Consumerist Edtech has us all living in Hotel California

If you work in education and leverage technology (so that’ll be anyone in any classroom these days), give this a read and see if it doesn’t make you a bit uncomfortable.

Perhaps you’re thinking that your particular edtech provider isn’t like that, but they’re all coming at it from the same angle:

Apple is into it.

Google is into it.

Microsoft is into it.

And what angle is that?  Marketing for the attention economy, of course.  Big tech’s focus on a ‘total service environment’ is there to make sure you never leave:  whether it’s #tech or #edtech, we’re all living in Hotel California;  you can check out any time you like but you can never leave.

Platform agnosticism has been a recurring theme on Dusty World since it began.  I’ve been barking at the moon about this for years because we don’t leverage educational technology to teach how technology works, we just let it insinuate itself into all our learning while being illiterate in terms of how it influences us through media and medium.  We predicate technology use in education on media illiteracy.

Dreaming of ‘free range’ open source
technology access
in 2013.

If we taught digital fluency, anyone who became digitally skilled in our education system would be much better at identifying fake news and managing their digital presence.  If we taught digital fluency instead of depending on consumerism to do it for us we’d be platform agnostic both in hardware and software in every classroom so students understood how things work and influence their thinking instead of producing blinkered consumers for corporate consumption.

Imagine if our language and social studies teachers got certifications by certain book publishers and then only taught from that publisher’s collection in the way that their particular publisher provided; that’s what we’ve done in educational technology over the past two decades.

“In a social-science class last year, the students each grabbed a Google-powered laptop. They opened Google Classroom, an app where teachers make assignments. Then they clicked on Google Docs, a writing program, & began composing essays.”

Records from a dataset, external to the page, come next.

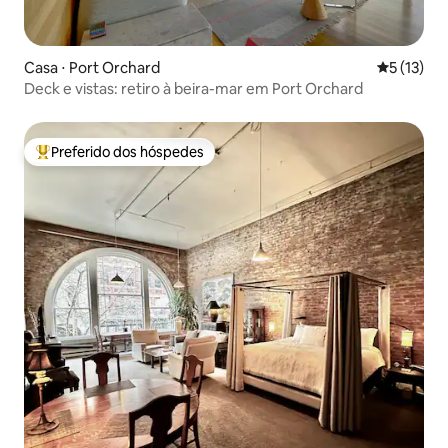
Casa ⋅ Port Orchard
5 de uma a
5 (13)
Deck e vistas: retiro à beira-mar em Port Orchard
Preferido dos hóspedes
Entre os melhores preferidos dos hóspedes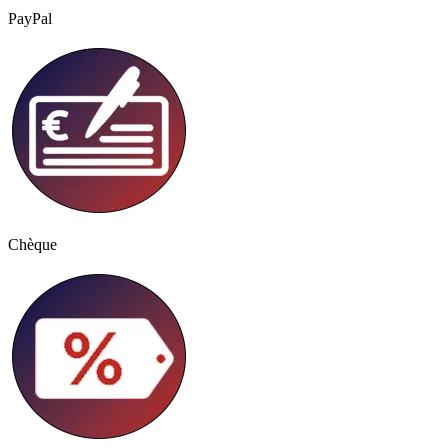
PayPal
Chèque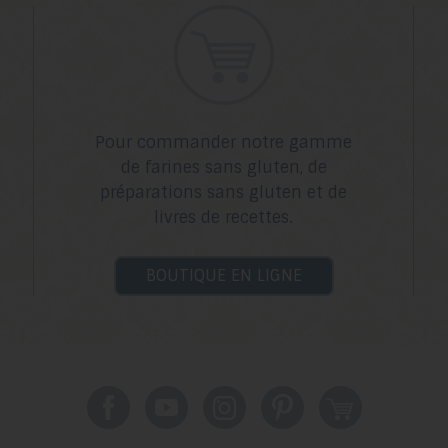
Pour commander notre gamme
de farines sans gluten, de
préparations sans gluten et de
livres de recettes.
BOUTIQUE EN LIGNE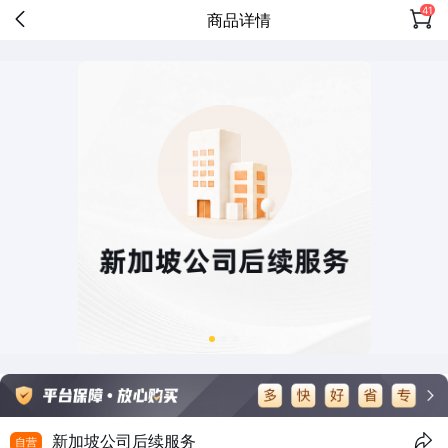
41
商品详情
新加坡公司后续服务
自营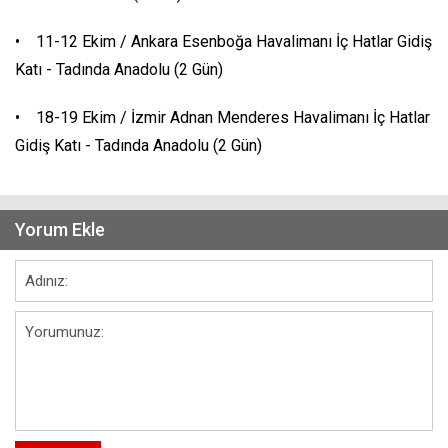
• 11-12 Ekim / Ankara Esenboğa Havalimanı İç Hatlar Gidiş
Katı - Tadında Anadolu (2 Gün)
• 18-19 Ekim / İzmir Adnan Menderes Havalimanı İç Hatlar
Gidiş Katı - Tadında Anadolu (2 Gün)
Yorum Ekle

We use edtech to indoctrinate students in closed digital ecosystems designed to monetize their attention.  It doesn’t matter which multinational edtech ‘solution’ your board uses, they’re all the same, and they’re all playing the #metaverse marketing game: “marketing spin on Big Tech’s increasing reach and power. It’ll be Big Tech—just as problem-riddled as now—but bigger.”

Wouldn’t it be something if we required and taught platform agnostic access to all technology in our classrooms instead of acting as a marketing arm for rich, tax dodging corporations?  These organizations are parasitic, our kids deserve better.

The ‘drink from the firehose’ approach to edtech doesn’t end when we’re told what we have to teach with.  Many teachers then brand their practice with corporate logos.

The point of that article is that a true metaverse (a shared, non-partisan online space) hasn’t existed since the dawn of the internet.  Once the attention merchants got a hold of it they subverted democracies around the world and created a privacy and security nightmare, including in education.

Perhaps the saving grace in this might be that if any of them could get past their greed, educational technology would be the place to make this non-partisan metaverse happen.  Instead of demanding control of the technology narrative to generate users, wouldn’t it be something if the technology giants and school systems around the world worked together to create an educational metaverse that was platform agnostic and open to all?

Even Hollywood can only envision a corporate owned future mind-space.